My Dog Could Understand English At Birth

Most dogs have been reduced to the status of companion or family pet.

(But he's really stubborn and disobedient)

We see it all the time, don’t we? You know who I mean, the people standing over their dogs screaming at them to sit, or to lie down, or dragging them off streetlights when the dog pauses to smell the messages left there by other dogs.

These are the bane of the image of what dog ownership should be and, if we shift back a few thousand years, we’ll find that things have changed a lot for the worse.

A partnership with wolves

There is still divided opinion about when and where the earliest partnerships between man and wolf were formed. It may have been 10,000 or 30,000 years ago. It was probably in or around what we now call China, although it may also have been in the Middle East or even Europe.

Irrespective of the details, what we do know is that wolf and man first came together in a wary partnership in which each provided something the other needed.

The most common and best supported theory is that wolves were attracted to the fires of humans and the smell of cooking meat. These wolves would not be regarded as alpha-type, but less aggressive and with a weaker fight or flight response.

Scavenging near human settlements would enable them to add to the nutrition they took from foraging and reduce their need to expend energy hunting (early wolves were omnivorous).

What did our ancestors gain in return? Perimeter guards with exceptional hearing and olfactory sensitivity.

As time passed the humans began to harness the wolf’s ability to track a scent and protect a kill, while the wolf would benefit from man’s ability to kill with weapons without having to go close-quarters with a dangerous and stressed prey.

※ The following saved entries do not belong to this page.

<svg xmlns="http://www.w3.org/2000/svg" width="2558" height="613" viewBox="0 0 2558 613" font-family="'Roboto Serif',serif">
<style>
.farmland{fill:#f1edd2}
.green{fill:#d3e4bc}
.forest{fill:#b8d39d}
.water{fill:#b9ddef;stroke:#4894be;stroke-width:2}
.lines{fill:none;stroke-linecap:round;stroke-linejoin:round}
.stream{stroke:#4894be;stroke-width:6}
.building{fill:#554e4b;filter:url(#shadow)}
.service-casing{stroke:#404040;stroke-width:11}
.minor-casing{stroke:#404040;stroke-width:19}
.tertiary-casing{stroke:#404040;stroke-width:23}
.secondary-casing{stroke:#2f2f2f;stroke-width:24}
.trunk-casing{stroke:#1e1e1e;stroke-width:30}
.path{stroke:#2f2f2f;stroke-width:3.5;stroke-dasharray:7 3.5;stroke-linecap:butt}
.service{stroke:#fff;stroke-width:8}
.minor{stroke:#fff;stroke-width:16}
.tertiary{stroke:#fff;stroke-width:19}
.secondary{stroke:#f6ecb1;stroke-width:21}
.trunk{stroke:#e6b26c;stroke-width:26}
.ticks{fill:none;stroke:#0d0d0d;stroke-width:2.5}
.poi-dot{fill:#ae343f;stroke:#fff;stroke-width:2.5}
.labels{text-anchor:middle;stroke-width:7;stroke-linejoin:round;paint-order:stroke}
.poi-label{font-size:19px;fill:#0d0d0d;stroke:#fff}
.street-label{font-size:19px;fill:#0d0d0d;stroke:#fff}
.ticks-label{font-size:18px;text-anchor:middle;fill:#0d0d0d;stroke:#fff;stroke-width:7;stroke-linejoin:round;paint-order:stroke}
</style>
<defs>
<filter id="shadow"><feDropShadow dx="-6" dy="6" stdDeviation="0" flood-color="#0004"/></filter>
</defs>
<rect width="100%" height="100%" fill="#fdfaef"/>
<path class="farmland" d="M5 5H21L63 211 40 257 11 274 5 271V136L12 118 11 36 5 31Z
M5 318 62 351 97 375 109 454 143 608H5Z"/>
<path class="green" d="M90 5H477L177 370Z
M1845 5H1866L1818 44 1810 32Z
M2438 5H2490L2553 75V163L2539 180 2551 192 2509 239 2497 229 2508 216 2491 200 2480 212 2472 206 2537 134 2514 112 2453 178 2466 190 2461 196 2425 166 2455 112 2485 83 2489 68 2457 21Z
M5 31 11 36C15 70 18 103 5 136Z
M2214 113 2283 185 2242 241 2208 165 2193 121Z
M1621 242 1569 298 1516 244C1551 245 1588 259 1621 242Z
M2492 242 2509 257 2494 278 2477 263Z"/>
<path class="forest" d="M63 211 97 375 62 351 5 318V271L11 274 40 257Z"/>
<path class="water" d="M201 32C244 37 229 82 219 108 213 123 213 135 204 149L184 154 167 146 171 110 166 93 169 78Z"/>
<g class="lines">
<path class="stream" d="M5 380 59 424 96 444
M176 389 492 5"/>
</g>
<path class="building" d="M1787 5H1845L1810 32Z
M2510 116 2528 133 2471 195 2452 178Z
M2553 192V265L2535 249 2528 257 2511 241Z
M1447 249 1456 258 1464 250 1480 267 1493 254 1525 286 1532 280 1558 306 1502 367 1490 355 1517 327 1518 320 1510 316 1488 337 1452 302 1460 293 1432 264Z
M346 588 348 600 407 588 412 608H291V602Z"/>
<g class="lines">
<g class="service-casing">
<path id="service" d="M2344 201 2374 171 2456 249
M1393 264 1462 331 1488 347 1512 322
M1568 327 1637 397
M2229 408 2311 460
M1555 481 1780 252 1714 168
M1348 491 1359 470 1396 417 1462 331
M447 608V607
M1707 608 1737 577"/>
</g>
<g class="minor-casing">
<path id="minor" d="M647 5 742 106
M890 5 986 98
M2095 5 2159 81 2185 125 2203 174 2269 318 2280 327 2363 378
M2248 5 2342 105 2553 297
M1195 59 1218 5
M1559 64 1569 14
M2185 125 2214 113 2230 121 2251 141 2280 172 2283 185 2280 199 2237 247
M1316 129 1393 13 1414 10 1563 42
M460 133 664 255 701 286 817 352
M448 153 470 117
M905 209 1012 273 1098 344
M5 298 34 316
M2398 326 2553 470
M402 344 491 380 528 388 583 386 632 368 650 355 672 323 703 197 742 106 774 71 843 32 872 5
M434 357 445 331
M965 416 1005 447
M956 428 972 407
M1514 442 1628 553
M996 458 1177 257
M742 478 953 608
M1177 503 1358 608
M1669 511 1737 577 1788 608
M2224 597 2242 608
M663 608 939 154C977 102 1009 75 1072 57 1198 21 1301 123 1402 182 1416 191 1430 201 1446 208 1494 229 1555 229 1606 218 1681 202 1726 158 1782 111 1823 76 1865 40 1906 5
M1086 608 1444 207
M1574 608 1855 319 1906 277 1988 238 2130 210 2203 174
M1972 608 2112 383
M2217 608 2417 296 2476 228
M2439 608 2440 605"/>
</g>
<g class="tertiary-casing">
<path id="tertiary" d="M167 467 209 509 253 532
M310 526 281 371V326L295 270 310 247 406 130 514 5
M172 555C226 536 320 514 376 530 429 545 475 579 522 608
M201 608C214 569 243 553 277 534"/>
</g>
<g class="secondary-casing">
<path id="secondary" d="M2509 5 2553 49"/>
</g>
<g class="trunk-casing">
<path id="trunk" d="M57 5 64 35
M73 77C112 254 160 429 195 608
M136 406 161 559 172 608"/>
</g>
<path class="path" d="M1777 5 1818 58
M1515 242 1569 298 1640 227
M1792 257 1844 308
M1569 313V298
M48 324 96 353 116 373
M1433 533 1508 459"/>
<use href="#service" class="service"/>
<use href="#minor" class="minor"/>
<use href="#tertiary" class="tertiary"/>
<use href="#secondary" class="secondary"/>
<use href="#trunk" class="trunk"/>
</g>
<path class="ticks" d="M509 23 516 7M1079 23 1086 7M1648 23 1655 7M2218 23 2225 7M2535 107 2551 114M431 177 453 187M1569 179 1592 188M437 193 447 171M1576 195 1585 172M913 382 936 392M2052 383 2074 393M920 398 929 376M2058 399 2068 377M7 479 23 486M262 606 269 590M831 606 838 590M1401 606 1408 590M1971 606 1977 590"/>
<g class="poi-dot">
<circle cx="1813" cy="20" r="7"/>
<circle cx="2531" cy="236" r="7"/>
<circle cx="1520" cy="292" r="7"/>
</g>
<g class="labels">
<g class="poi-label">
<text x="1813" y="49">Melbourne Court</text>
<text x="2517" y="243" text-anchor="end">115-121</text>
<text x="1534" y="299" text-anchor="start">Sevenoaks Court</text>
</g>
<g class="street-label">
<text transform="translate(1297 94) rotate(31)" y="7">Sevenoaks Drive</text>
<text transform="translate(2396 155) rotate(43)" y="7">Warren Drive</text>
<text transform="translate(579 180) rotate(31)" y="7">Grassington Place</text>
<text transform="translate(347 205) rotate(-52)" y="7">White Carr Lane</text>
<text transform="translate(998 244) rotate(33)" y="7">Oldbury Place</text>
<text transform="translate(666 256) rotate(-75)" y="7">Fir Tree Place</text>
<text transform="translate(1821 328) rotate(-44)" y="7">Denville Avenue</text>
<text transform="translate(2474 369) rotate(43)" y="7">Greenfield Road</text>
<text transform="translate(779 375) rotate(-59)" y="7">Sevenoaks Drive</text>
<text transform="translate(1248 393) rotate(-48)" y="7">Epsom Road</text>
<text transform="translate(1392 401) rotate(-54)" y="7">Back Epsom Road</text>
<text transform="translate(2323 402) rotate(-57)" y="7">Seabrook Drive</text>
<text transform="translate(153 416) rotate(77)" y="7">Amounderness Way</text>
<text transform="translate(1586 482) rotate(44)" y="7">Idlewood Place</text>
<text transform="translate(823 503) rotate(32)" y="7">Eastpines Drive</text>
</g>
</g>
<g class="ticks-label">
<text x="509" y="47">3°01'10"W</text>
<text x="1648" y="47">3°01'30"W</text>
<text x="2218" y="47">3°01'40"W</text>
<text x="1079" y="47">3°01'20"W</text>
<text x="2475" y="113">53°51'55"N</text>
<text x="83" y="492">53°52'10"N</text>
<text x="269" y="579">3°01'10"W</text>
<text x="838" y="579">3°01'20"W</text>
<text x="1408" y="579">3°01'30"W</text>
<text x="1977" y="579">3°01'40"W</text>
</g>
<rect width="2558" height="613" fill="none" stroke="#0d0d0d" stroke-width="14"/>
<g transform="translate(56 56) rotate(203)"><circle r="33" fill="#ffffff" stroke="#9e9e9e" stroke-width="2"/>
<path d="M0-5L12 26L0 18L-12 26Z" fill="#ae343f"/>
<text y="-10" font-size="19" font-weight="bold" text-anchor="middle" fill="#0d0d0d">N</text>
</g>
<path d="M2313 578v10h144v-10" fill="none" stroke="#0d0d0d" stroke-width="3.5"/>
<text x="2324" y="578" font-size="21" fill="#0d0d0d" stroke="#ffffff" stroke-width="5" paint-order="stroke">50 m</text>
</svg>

Our relationship was truly symbiotic because each became dependent on the others’ abilities. It was very much in man’s interest to treat their partners well.

Look at me now

While there are still many working dogs with valuable roles to play in activities such as farming and as service dogs, environments where a dog’s skills are still highly prized and respected, most dogs have been reduced to the status of companion or family pet.

Dog owners acquire their pets for a multitude of reasons, including:

‘It would be good for the kids to grow up with a dog and share some of the responsibility’

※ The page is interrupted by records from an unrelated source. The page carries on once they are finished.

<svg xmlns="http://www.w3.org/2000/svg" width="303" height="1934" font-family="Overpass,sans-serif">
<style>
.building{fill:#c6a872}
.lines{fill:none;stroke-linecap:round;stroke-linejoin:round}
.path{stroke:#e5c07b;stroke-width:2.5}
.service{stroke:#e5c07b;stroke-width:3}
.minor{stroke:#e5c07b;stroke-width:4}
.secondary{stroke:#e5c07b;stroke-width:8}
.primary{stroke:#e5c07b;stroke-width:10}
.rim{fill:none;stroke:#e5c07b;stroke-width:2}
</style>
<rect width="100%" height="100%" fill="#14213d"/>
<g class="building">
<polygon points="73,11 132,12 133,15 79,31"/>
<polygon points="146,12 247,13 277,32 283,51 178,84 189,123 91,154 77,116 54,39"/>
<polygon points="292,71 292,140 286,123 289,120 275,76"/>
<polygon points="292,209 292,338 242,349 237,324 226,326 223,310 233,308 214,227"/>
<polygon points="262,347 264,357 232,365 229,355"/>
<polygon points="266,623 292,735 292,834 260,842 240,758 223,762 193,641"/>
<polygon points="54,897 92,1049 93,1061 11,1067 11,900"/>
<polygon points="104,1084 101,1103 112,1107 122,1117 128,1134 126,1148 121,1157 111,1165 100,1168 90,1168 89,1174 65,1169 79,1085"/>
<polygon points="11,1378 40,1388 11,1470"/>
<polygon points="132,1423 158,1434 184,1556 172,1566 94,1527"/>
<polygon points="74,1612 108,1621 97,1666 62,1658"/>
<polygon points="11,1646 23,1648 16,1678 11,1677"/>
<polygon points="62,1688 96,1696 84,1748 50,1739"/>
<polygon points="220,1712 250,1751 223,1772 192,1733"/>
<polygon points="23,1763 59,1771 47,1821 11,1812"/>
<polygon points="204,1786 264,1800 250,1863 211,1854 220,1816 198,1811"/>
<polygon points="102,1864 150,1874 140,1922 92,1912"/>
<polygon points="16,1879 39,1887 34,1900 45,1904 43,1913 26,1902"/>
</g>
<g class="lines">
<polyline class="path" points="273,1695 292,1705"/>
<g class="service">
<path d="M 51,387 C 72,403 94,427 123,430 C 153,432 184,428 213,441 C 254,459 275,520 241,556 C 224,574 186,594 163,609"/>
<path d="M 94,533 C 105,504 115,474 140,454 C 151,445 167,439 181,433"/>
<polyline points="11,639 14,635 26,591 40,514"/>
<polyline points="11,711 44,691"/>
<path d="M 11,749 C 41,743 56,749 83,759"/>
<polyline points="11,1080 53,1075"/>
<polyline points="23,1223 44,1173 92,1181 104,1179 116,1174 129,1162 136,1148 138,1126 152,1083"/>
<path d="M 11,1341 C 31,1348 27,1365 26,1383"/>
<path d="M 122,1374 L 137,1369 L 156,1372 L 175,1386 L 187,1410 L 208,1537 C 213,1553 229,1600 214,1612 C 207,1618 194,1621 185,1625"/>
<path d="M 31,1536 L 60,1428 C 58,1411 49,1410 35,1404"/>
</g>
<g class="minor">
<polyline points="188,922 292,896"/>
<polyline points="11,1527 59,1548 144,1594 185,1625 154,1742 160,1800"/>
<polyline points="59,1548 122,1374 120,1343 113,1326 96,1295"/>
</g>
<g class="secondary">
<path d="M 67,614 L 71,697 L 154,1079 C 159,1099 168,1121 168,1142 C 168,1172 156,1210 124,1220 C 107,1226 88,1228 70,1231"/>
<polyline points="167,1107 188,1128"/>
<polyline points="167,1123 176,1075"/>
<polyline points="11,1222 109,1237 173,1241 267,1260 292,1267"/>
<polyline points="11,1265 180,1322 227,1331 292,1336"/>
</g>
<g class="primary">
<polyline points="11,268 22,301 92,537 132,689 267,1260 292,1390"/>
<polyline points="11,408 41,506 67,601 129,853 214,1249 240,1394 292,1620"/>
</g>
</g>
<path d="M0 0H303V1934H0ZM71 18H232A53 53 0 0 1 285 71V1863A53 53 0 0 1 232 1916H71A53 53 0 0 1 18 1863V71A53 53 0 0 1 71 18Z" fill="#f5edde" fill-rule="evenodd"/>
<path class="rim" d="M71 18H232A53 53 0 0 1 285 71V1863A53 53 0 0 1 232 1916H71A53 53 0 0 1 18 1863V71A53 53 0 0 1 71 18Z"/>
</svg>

‘My friend has a beautifully behaved little puppy and I want one too’

‘Dogs are a great way to get to talk to girls’

‘I got a dog to stop the cat from next door crapping in my yard’

‘Security, pure and simple’

The question that all of these reasons give rise to is, ‘What’s in it for the dog?’

What happened to ‘having a companion you can share your life with’?

Back to basics

Of course dogs don't understand words until they're taught what they mean. Is it fair for an owner, who is too lazy to put some effort into training, to be able to give a dog up for rescue because it's been deemed unsuitable? Even worse are those who tie their unwanted dogs up at the side of the road.

We know that many will go straight out and find another dog to subsequently tag with the 'stupid' label.

It's a shame that it's something that can't be made the subject of legislation, because the majority of dog owners are responsible and would put their political representatives under a great deal of pressure to support a bill that provided better protection for dogs against stupid owners.